# How is the average of a HARP "bin" calculated? Role of weight and count variables?

I understood that since HARP 1.9 or so the HARP bin operation is no longer an arithmetic average but a weighted average.
Suppose for example a “point_distance(lat,lon,50 [km]);bin();” operations on satellite orbit files, where the satellite pixel dimensions are present (i.e., there is latitude_bounds and longitude_bounds)

The result is a weighted average. But how is it exactly calculated? By weighting according to the pixel area?

In the resulting file there are the new “weight” and “count” variables.

“weight” will be used in subsequent bin operations, correct?
Does “count” play a role in subsequent bin operations? Perhaps when the weight variable is excluded before?

For a limited number of variables, there is now a corresponding “_weight” variable:
latitude_weight, longitude_weight, solar_zenith_angle_weight, solar_azimuth_angle_weight, sensor_zenith_angle_weight, sensor_azimuth_angle_weight

What is the role of these new _weight variables? Why only for these variables?

The best documentation on this is, is in the documentation for the C library functions for harp_product_bin_spatial and harp_product_bin.

We know that this is something we need to document better.

Thanks. As I use the “bin” operation, I guess “harp_product_bin” (and not harp_product_bin_spatial) is the relevant C function.
The explanation for harp_product_bin_spatial seems a bit more complete than for harp_product_bin.

harp_product_bin_spatial:
“In addition, a ‘weight’ variable will be added that will contain the sum of weights for the contribution to each cell. If a variable contained NaN values then a variable specific weight variable will be created with only the sum of weights for the non-NaN entries.”
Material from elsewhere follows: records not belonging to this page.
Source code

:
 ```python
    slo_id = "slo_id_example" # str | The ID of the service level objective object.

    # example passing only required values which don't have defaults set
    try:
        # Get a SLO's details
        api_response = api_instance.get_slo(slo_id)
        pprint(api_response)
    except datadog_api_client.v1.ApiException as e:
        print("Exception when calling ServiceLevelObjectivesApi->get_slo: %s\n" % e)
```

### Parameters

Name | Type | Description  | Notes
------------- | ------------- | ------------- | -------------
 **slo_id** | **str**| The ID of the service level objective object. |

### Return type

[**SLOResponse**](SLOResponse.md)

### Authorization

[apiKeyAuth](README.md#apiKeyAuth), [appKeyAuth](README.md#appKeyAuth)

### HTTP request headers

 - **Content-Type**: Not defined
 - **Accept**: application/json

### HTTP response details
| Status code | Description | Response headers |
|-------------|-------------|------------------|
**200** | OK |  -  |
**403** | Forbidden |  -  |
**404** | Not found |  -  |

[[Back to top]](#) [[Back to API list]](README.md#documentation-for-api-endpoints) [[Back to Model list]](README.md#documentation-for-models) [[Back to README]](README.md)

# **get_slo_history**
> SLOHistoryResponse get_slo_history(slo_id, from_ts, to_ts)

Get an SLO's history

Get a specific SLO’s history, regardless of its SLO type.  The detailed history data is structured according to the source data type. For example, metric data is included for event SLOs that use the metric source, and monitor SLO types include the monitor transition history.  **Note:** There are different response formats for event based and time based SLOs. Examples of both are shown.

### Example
-> I guess the same holds for harp_product_bin, but replacing “to each cell” by “to each bin” ??

In harp_product_bin_spatial, area binning means that "each sample will be allocated to each lat/lon grid cell based on the amount of overlap. "

-> For harp_product_bin, there are no grid cells and so no overlap can be calculated. So I guess weighting uses surface area, not amount of overlap?

harp_product_bin_spatial actually does both temporal binning and spatial binning (although in practice you would mostly use it with a single temporal target bin).
harp_product_bin only does the temporal binning.

The documentation is pretty accurate. There is no ‘spatial overlap’ in the temporal binning case (harp_product_bin). Weight variables are only created for angular variables (to store the length of the combined unit vectors).

Ok.
Does this mean that in the above example (bin() per orbit file), an arithmetic average of the individual pixels will be taken?
And would, in a subsequent bin() operation (combining several “binned-per-overpass” instances), the average be weighted using the “count” variable?

That is indeed how it will happen.